I turned over and looked at him sleeping, his face looked softer younger, he looked more peaceful. I wonder if what I was doing was a mistake but as I looked around at the dark hotel room I knew it was just right. The fact that I even met my mate was enough for me, I didn't need the whole mate life style, I would settle for the small moments. It will be enough.

I began to stare, and I knew I wanted to see his smile more than anything. but I knew the truth I couldn't be the one he wanted. If we were strangers maybe it would have been different, maybe we'd meet in a coffee shop bumping into each other and go on with our day. Then we'd both keep going back hoping the other would be there waiting, maybe i could have been someone he liked. He's my best friend even if I wanted it I could never have it, no matter how much I wanted it. Boy I want it though.

"hello" he said his voice all raspy and I felt my legs shake and tension started to build. I hid the blush that wanted to cover my pale cheeks as he sat up. I never wanted to look at him before but now I couldn't seem to stop my eyes from wondering over his large back.

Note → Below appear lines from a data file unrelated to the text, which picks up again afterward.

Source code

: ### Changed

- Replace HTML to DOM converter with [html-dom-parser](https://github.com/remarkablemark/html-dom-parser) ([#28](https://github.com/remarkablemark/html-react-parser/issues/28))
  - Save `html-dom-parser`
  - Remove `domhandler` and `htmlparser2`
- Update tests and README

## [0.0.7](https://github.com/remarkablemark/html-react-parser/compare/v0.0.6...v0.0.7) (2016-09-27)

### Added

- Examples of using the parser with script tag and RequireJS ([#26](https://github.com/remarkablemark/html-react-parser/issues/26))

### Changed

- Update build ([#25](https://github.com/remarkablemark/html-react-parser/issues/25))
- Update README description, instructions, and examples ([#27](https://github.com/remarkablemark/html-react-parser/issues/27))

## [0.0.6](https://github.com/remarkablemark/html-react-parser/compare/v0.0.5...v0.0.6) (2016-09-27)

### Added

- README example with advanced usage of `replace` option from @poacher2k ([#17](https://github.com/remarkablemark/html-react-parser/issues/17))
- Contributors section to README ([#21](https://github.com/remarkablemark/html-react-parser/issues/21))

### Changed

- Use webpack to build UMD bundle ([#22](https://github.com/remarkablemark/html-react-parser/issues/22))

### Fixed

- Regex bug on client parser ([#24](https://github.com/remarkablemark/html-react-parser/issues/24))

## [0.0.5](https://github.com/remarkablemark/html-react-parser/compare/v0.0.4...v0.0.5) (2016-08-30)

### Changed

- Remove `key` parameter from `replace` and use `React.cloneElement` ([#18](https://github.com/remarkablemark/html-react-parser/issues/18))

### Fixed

"I got to head out" he said trying not to make it awkward, but I think we are beyond that now.

I watched him pick up his things that I threw on the floor the night before. He had a meeting with his father in a few hours, he had to leave soon if he wanted to be on time and he was always big on time. He didn't look at me and I knew it was because he didn't want to leave, and I didn't want him to. I wanted to be around him for hours, forever.

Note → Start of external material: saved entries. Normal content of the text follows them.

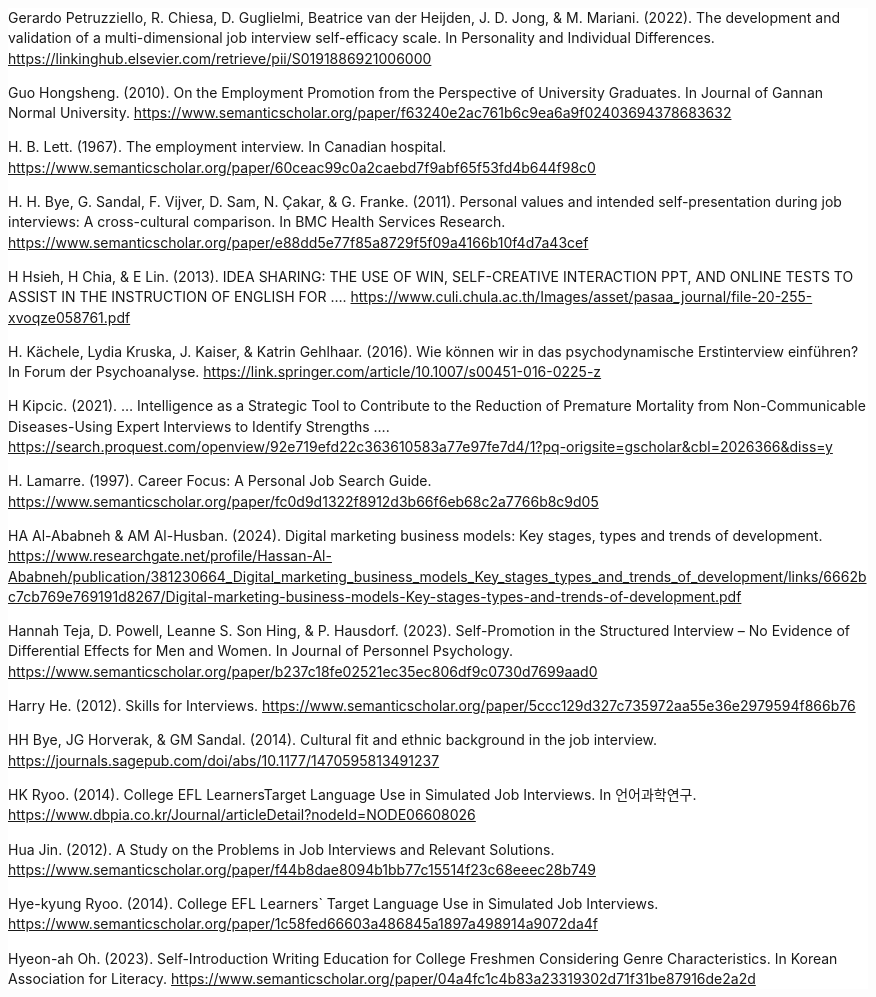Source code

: Gerardo Petruzziello, R. Chiesa, D. Guglielmi, Beatrice van der Heijden, J. D. Jong, & M. Mariani. (2022). The development and validation of a multi-dimensional job interview self-efficacy scale. In Personality and Individual Differences. https://linkinghub.elsevier.com/retrieve/pii/S0191886921006000

Guo Hongsheng. (2010). On the Employment Promotion from the Perspective of University Graduates. In Journal of Gannan Normal University. https://www.semanticscholar.org/paper/f63240e2ac761b6c9ea6a9f02403694378683632

H. B. Lett. (1967). The employment interview. In Canadian hospital. https://www.semanticscholar.org/paper/60ceac99c0a2caebd7f9abf65f53fd4b644f98c0

H. H. Bye, G. Sandal, F. Vijver, D. Sam, N. Çakar, & G. Franke. (2011). Personal values and intended self-presentation during job interviews: A cross-cultural comparison. In BMC Health Services Research. https://www.semanticscholar.org/paper/e88dd5e77f85a8729f5f09a4166b10f4d7a43cef

H Hsieh, H Chia, & E Lin. (2013). IDEA SHARING: THE USE OF WIN, SELF-CREATIVE INTERACTION PPT, AND ONLINE TESTS TO ASSIST IN THE INSTRUCTION OF ENGLISH FOR …. https://www.culi.chula.ac.th/Images/asset/pasaa_journal/file-20-255-xvoqze058761.pdf

H. Kächele, Lydia Kruska, J. Kaiser, & Katrin Gehlhaar. (2016). Wie können wir in das psychodynamische Erstinterview einführen? In Forum der Psychoanalyse. https://link.springer.com/article/10.1007/s00451-016-0225-z

H Kipcic. (2021). … Intelligence as a Strategic Tool to Contribute to the Reduction of Premature Mortality from Non-Communicable Diseases-Using Expert Interviews to Identify Strengths …. https://search.proquest.com/openview/92e719efd22c363610583a77e97fe7d4/1?pq-origsite=gscholar&cbl=2026366&diss=y

H. Lamarre. (1997). Career Focus: A Personal Job Search Guide. https://www.semanticscholar.org/paper/fc0d9d1322f8912d3b66f6eb68c2a7766b8c9d05

HA Al-Ababneh & AM Al-Husban. (2024). Digital marketing business models: Key stages, types and trends of development. https://www.researchgate.net/profile/Hassan-Al-Ababneh/publication/381230664_Digital_marketing_business_models_Key_stages_types_and_trends_of_development/links/6662bc7cb769e769191d8267/Digital-marketing-business-models-Key-stages-types-and-trends-of-development.pdf

Hannah Teja, D. Powell, Leanne S. Son Hing, & P. Hausdorf. (2023). Self-Promotion in the Structured Interview – No Evidence of Differential Effects for Men and Women. In Journal of Personnel Psychology. https://www.semanticscholar.org/paper/b237c18fe02521ec35ec806df9c0730d7699aad0

Harry He. (2012). Skills for Interviews. https://www.semanticscholar.org/paper/5ccc129d327c735972aa55e36e2979594f866b76

HH Bye, JG Horverak, & GM Sandal. (2014). Cultural fit and ethnic background in the job interview. https://journals.sagepub.com/doi/abs/10.1177/1470595813491237

HK Ryoo. (2014). College EFL LearnersTarget Language Use in Simulated Job Interviews. In 언어과학연구. https://www.dbpia.co.kr/Journal/articleDetail?nodeId=NODE06608026

Hua Jin. (2012). A Study on the Problems in Job Interviews and Relevant Solutions. https://www.semanticscholar.org/paper/f44b8dae8094b1bb77c15514f23c68eeec28b749

Hye-kyung Ryoo. (2014). College EFL Learners` Target Language Use in Simulated Job Interviews. https://www.semanticscholar.org/paper/1c58fed66603a486845a1897a498914a9072da4f

Hyeon-ah Oh. (2023). Self-Introduction Writing Education for College Freshmen Considering Genre Characteristics. In Korean Association for Literacy. https://www.semanticscholar.org/paper/04a4fc1c4b83a23319302d71f31be87916de2a2d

NO NO NO, I couldn't risk to start thinking like that, I couldn't fall for him I wouldn't let myself. If I fell there would be no going back, I had to be the strong one I always was. He was the alpha and he had a stronger pull to his mate but as his beta I'm supposed to help him make the right choices. I couldn't keep him, he was to marry a girl, have a family. And I was always meant to be behind him never beside him. But I can live with that, I'll still have him in my life and that would be enough.

when the door closed I realized that we never had the talk we planed on having, we are not on the same page and now im freaking out. i did the math and i knew i couldn't be with him, i have to tell him  .  .  .  .  I'll tell him later.